Assume the following little example program:
public class Application {
public void doSomething() {
Person person = new Person("Chuck Norris");
Order order = new Order();
order.setBuyer(person.getName());
}
}The program is started in debug mode, so the VM will suspend and wait for a debugger to connect. Next, i'm starting my tool which connects to the JDI port and registers debugging hooks. After these debug hooks are configured, the VM is resumed and the threads begin to spawn. After bootstrapping the main method (it contains only new Application();), the tool will receive the low-level debug events, stop all threads, record parameter values, resolve Object references, send out high-level events and visualize the high-level events using a graph viewer.
The output (made with JUNG graph visualization library) is then displayed on screen. You can watch the object's being created and the data flow evolving in "realtime" (debugging is very slow, hence the quotes).

For the simple example, it looks nice. The green dots are application code, orange dots are java.* classes. The little orange dot in the bottom right corner is probably the Class's string constant pool, just ignore it for now.
You can see that the example data (the constant string Chuck Norris) flows into a Person object and it also somehow flows into the Order object. Note that the diagram does not show that the Application was involed in any way, e.g. that the application was under control when the data was copied from the Person object into the Order object. This may seem a little odd at first, since as a human we tend to see the Person object as the sole owner of the String Chuck Norris. But in the virtual reality, the String owns itself of course, since it's a normal Object and lives in the constant pool space.
I'm not sure if it would be better to see data as edges instead of vertices. But if data objects like the string are represented as standalone vertices, they can be referenced multiple times and their value flows into other objects. The more often the value flows from one object to another, the more weight can be put into the edge's stroke. You can see this in the example above. The edge between "Chuck Norris" and the Person object is thicker when more data flows.

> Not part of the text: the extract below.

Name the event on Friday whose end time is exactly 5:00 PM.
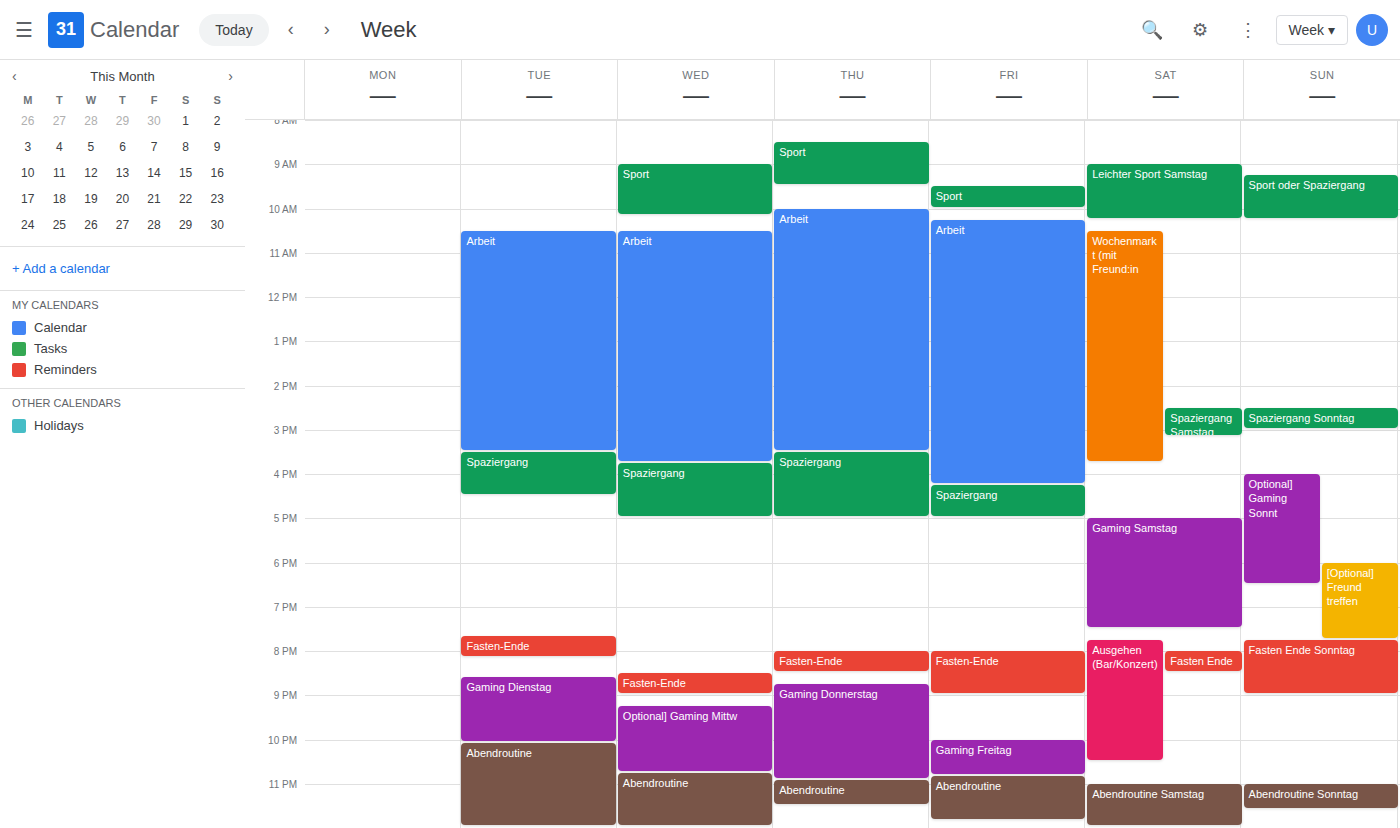
"Spaziergang"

The Person accesses the String object in its constructor (1) the first time:
public class Person {
private final String name;
public Person(String name) {
this.name = name; // (1)
}
public String getName() {
return name; // (2)
}
}
and then a second time when its getter method accesses the value (2), to return it to the application which forwards it to the setter method of the Order. Since the setter method in the Order is only called once, it is the sole and last access (3) from the Order to "Chuck Norris" and therefore is only a thin line.
public class Order {
private String buyer;
public void setBuyer(String buyer) {
this.buyer = buyer; // (3)
}
}
The main problem with using JDI, besides that it was not meant for this kind of processing, is that it's very unstable. The VM crashes regularly:
# A fatal error has been detected by the Java Runtime Environment: # # EXCEPTION_ACCESS_VIOLATION (0xc0000005) at pc=0x000000006dd098a0, pid=10416, tid=5180 # # JRE version: 6.0_16-b01 # Java VM: Java HotSpot(TM) 64-Bit Server VM (14.2-b01 mixed mode windows-amd64 ) # Problematic frame: # >>>STDOUT>>> V >>>STDOUT>>> [jvm.dll+0x4798a0] # >>>STDOUT>>> # An error report file with more information is saved as: # E:\workspaces\workspace\sandbox-debugging\hs_err_pid10416.log >>>STDOUT>>> # # If you would like to submit a bug report, please visit: # http://java.sun.com/webapps/bugreport/crash.jsp # Program exited:1
How sad. Perhaps I should check out AspectJ for my toy project instead of the debugger api.

Have you tried if it works better when using a more up to date hotspot version? (Also a 32bit client vm?)